(Extracted data begins)

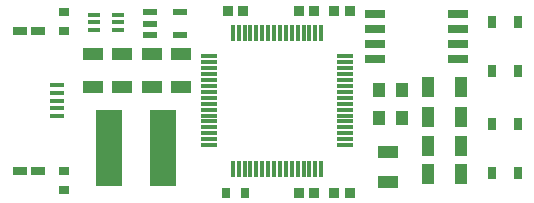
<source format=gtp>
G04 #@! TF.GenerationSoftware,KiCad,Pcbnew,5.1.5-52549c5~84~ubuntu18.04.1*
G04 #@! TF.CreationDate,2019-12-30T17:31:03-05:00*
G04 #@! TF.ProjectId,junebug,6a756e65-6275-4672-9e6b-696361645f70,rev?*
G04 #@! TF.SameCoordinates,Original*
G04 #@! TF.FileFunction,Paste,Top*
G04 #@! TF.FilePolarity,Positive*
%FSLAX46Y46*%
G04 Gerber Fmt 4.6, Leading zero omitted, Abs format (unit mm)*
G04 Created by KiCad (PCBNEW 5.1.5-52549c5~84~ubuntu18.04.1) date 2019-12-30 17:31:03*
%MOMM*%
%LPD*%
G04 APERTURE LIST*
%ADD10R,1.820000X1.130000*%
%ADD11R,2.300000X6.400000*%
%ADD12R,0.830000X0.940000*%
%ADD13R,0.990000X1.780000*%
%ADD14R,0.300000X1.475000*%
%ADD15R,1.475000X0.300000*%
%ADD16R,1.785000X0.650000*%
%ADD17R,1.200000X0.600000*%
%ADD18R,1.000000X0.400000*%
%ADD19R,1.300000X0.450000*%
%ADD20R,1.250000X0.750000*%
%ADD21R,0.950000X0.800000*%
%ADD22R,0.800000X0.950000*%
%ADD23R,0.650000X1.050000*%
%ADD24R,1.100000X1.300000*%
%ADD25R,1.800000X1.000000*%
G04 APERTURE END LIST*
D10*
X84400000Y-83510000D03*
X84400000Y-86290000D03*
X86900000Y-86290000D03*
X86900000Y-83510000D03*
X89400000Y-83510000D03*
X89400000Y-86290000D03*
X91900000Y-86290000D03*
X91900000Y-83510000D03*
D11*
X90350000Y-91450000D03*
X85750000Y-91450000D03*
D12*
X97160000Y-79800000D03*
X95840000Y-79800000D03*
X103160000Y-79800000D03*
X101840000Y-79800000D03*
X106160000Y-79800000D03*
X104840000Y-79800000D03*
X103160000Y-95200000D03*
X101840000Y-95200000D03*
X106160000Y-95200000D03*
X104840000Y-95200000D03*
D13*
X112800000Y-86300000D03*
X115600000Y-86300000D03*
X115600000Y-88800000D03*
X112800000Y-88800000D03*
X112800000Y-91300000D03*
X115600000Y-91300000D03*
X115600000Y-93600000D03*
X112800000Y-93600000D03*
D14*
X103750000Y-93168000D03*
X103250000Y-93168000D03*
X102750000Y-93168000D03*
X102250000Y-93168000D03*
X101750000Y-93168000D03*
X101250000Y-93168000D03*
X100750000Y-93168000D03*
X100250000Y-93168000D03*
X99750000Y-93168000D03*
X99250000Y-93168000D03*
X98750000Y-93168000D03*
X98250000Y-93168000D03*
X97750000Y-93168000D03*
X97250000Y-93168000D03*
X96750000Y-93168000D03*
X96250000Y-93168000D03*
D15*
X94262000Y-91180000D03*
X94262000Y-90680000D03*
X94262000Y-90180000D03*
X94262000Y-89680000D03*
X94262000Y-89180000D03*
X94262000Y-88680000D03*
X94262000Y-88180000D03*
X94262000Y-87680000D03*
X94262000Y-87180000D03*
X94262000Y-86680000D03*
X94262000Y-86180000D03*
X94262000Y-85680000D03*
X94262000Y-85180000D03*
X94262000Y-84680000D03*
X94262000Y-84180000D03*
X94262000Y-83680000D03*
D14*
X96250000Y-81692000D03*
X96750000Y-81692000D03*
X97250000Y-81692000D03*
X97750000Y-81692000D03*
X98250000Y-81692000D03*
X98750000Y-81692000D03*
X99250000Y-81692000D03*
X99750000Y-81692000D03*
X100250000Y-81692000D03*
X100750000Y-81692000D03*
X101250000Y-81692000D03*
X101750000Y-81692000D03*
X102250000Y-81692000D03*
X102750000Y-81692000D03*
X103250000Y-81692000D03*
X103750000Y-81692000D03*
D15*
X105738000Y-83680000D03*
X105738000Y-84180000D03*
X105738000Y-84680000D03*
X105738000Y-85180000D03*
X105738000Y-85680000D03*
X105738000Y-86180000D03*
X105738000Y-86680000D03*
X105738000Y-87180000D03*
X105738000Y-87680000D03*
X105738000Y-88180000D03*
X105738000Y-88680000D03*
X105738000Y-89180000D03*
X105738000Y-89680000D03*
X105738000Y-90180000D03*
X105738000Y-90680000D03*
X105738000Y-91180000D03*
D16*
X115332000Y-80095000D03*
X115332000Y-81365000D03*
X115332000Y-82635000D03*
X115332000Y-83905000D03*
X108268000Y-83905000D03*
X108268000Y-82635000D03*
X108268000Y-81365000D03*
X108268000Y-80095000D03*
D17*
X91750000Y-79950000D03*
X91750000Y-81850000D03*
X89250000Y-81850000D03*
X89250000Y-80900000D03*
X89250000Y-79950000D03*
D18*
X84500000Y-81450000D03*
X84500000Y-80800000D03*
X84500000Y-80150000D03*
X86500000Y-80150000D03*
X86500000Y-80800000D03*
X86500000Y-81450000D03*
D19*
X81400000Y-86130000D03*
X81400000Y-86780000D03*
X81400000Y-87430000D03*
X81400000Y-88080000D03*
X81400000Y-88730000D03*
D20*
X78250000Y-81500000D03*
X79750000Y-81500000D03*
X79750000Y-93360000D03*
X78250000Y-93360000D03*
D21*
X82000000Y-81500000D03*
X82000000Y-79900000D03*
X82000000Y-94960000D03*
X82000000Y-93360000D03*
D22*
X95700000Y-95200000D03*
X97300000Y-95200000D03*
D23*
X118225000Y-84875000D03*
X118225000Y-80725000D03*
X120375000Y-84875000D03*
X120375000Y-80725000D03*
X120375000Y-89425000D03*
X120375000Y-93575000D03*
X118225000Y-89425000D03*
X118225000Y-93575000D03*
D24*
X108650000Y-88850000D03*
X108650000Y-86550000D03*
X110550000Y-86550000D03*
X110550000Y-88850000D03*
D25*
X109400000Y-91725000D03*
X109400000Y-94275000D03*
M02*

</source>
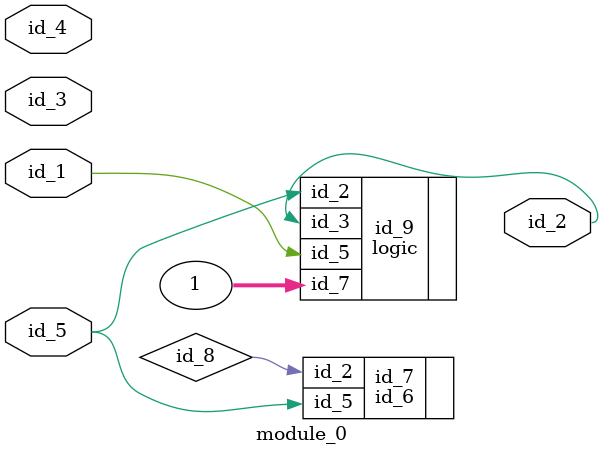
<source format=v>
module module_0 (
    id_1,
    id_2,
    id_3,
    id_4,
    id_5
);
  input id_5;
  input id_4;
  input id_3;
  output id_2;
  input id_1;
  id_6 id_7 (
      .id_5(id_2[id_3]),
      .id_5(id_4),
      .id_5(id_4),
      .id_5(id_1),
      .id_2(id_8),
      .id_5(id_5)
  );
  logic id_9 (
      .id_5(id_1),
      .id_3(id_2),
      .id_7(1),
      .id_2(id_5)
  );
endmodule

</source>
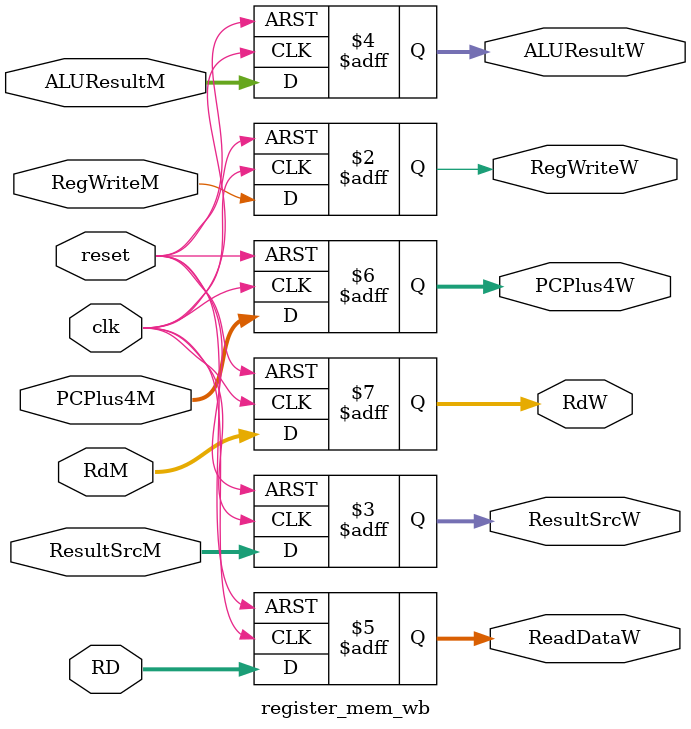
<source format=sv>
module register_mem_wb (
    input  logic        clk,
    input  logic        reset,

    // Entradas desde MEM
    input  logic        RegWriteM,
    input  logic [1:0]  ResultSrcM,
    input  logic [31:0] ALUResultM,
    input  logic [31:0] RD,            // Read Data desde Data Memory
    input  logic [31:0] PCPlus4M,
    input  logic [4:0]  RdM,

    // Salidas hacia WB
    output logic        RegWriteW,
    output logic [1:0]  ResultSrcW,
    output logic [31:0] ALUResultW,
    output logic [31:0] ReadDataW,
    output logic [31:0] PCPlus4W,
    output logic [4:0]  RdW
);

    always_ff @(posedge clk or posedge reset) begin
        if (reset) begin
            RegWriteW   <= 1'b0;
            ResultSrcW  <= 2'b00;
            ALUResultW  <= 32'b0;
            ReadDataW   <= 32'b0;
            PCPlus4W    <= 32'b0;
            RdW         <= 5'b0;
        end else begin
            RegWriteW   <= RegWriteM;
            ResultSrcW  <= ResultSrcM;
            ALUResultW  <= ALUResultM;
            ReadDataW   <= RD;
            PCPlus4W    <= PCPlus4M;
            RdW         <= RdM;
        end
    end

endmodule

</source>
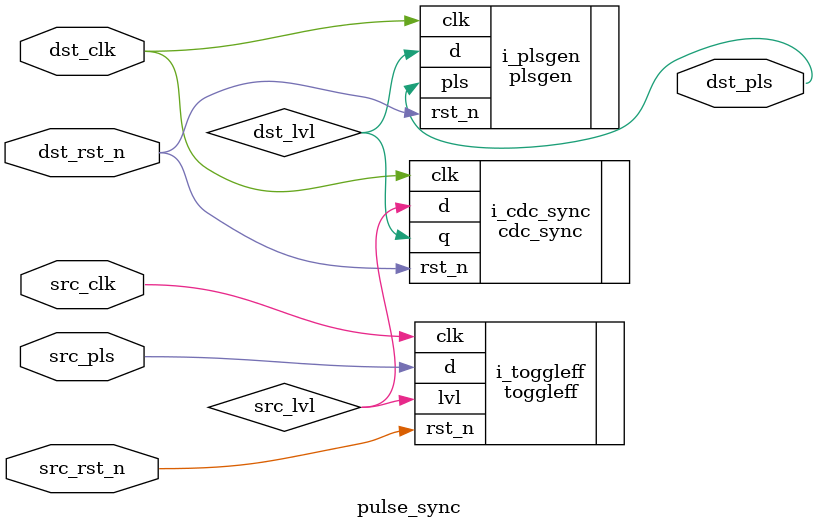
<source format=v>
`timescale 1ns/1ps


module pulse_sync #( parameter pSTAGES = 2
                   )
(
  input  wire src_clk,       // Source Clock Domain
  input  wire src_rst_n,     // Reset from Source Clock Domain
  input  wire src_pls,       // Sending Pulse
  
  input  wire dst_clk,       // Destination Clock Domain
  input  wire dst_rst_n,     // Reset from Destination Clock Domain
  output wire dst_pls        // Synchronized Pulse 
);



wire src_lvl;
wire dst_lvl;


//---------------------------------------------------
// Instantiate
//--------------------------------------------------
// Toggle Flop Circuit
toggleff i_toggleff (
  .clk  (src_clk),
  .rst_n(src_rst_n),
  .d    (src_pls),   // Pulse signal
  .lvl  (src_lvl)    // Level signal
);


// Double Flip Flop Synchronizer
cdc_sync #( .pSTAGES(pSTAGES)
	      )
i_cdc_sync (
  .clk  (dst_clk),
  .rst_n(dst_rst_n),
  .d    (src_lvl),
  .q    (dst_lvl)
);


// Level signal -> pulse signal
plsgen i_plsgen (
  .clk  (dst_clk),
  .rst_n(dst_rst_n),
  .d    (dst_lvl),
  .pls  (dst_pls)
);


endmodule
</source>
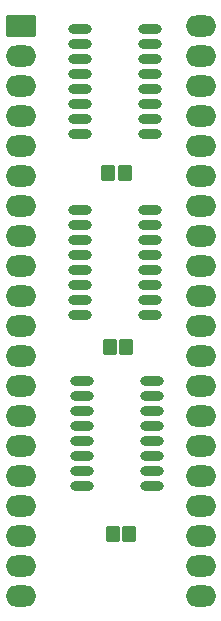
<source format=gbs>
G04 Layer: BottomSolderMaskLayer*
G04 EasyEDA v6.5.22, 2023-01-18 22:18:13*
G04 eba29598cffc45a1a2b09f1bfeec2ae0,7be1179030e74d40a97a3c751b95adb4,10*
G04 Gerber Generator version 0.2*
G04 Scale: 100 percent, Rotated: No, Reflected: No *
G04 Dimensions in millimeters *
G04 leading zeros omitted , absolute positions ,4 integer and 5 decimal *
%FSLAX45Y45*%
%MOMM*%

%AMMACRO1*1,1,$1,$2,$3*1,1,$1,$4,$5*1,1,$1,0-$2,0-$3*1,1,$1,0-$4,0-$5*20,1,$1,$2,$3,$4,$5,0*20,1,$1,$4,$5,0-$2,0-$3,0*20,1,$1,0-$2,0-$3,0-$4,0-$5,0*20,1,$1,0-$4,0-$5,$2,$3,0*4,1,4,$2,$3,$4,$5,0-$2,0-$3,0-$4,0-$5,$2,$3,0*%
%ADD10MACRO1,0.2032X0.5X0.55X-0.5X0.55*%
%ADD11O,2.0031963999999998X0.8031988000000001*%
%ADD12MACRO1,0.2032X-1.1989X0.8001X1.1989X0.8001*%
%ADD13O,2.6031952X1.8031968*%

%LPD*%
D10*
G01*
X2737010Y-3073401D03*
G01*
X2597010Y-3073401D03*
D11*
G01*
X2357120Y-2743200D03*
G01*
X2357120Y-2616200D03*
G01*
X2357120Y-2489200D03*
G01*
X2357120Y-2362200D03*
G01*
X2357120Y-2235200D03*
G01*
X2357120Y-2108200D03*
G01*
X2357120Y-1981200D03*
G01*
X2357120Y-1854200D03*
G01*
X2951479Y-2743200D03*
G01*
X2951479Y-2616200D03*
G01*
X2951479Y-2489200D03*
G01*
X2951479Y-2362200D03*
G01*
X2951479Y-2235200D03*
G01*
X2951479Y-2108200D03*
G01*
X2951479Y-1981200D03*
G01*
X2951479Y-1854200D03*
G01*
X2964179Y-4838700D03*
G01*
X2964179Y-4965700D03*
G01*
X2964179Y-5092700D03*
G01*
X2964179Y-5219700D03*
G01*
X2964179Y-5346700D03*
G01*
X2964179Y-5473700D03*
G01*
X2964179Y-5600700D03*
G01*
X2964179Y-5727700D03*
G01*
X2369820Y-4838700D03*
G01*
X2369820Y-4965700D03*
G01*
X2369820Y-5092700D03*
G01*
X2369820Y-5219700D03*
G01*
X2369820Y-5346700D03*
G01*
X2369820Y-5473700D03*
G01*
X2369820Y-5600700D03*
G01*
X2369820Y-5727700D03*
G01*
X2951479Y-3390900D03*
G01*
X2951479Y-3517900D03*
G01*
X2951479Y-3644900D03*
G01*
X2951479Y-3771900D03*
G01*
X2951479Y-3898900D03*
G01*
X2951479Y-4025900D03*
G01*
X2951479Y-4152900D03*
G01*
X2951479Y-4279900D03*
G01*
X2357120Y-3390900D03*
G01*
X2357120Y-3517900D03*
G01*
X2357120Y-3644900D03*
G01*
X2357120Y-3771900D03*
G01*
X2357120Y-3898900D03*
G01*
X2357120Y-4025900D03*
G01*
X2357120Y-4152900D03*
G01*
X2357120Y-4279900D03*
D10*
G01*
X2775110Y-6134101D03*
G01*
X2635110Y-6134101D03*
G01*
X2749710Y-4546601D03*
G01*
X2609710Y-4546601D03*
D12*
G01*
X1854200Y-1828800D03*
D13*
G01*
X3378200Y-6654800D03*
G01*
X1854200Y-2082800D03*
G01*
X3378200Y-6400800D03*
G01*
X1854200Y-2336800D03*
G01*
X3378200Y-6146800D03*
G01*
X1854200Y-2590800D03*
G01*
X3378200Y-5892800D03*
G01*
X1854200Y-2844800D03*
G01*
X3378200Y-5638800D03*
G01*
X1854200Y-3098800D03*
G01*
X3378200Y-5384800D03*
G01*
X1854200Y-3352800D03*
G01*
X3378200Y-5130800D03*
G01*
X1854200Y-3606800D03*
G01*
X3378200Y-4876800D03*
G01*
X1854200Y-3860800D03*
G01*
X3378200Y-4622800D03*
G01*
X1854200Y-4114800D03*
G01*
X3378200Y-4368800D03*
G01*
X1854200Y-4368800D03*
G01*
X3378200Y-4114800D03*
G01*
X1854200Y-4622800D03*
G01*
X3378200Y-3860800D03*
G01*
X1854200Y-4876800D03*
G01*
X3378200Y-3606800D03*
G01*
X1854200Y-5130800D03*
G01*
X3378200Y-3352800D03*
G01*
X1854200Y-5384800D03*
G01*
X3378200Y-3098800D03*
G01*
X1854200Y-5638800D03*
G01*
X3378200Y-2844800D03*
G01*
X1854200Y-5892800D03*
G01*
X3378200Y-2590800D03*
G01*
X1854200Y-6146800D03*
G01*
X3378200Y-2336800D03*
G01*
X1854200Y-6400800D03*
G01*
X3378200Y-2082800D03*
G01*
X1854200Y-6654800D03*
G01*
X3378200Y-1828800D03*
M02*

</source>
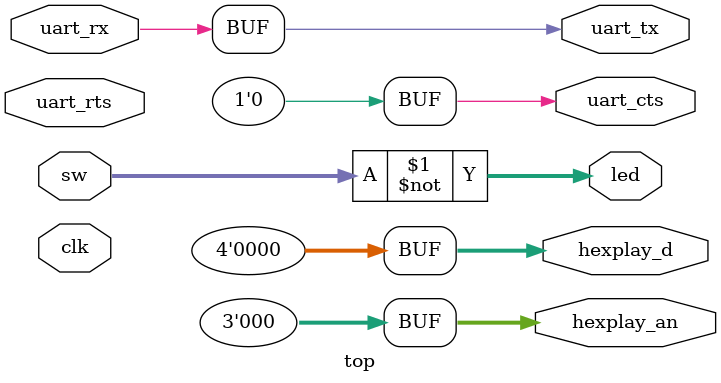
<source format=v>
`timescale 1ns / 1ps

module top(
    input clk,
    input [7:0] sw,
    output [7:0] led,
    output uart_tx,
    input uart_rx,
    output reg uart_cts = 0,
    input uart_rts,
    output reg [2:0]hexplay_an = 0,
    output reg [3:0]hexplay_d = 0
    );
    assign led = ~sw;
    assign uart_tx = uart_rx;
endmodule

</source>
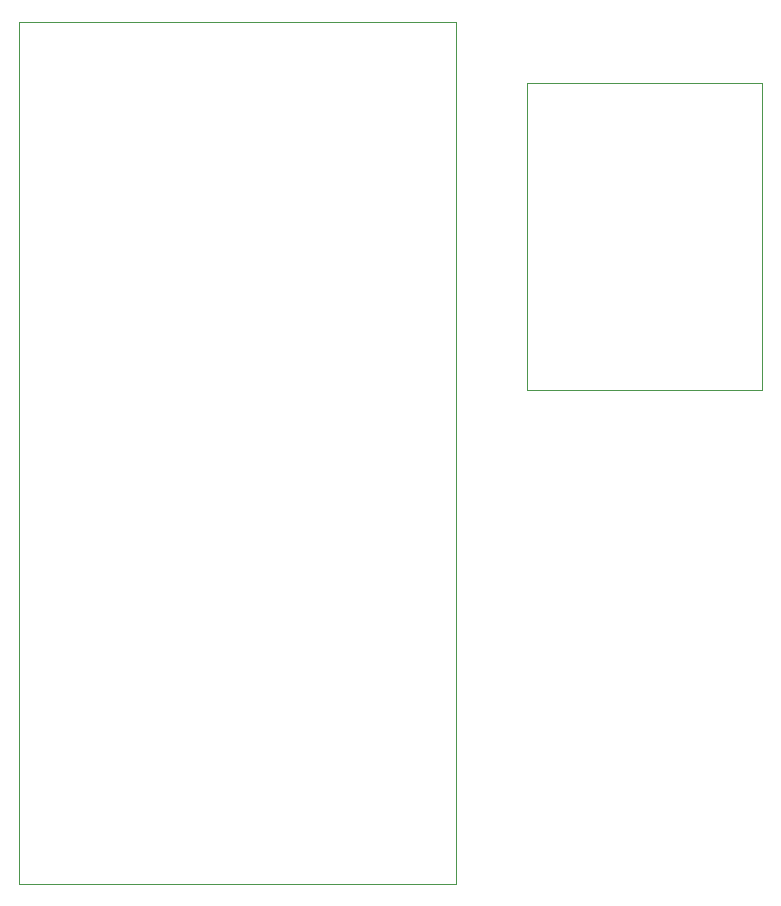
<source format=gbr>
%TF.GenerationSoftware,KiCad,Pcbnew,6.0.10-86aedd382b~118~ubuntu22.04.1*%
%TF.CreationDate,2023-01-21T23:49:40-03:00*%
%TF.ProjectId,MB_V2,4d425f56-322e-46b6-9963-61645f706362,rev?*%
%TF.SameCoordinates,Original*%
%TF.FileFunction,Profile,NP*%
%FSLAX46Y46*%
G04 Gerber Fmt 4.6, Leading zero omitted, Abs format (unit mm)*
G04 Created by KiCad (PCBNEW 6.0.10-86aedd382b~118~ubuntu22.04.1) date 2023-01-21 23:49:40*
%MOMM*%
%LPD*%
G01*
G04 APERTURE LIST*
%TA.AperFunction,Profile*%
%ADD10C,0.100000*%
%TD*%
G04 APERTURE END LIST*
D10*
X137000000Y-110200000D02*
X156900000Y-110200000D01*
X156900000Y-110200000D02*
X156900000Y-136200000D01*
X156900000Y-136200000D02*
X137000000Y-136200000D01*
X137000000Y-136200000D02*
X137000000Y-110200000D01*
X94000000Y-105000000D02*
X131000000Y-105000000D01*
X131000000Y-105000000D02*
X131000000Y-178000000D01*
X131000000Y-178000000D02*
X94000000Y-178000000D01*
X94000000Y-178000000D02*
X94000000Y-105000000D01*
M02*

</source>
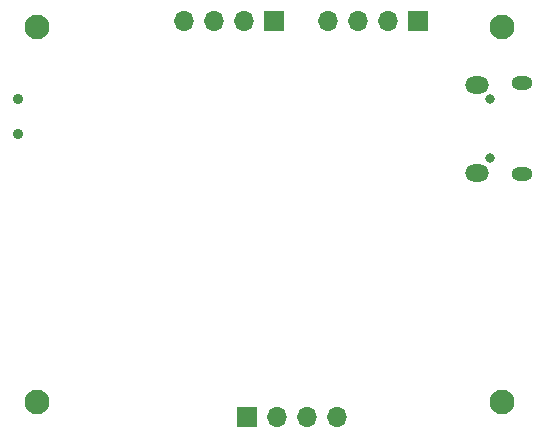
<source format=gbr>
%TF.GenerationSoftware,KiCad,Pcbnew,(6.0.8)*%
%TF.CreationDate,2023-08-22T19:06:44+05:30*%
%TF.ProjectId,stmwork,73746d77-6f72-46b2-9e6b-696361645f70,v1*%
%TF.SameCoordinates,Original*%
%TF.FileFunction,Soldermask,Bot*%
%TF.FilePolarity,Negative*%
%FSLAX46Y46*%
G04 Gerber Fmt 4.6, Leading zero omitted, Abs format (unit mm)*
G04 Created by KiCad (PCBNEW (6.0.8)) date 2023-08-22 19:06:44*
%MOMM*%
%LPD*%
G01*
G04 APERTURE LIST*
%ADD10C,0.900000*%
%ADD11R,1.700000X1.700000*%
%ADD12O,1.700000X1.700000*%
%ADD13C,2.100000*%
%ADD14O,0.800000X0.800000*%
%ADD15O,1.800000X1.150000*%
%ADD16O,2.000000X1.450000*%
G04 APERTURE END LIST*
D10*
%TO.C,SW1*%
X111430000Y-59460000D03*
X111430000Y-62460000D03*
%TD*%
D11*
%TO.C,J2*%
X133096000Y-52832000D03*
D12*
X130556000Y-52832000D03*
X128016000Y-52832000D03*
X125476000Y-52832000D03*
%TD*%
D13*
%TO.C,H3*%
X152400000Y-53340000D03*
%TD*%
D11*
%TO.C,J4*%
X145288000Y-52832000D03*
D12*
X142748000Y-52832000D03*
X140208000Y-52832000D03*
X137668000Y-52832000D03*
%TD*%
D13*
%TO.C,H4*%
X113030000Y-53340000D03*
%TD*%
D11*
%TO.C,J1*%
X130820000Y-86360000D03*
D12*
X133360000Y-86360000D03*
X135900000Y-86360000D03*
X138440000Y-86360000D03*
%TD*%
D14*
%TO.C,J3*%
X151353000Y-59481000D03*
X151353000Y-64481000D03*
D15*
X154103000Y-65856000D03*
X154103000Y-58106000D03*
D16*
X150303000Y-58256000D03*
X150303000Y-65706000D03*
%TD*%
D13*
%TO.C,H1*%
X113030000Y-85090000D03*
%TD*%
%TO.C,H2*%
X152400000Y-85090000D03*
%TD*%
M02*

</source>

(Extracted data ends)

§ What the task requires
Look through the records for the word "RegWriteM". Every line that has it should be copied.

§ Finished task
    input  logic        RegWriteM,
            RegWriteW   <= RegWriteM;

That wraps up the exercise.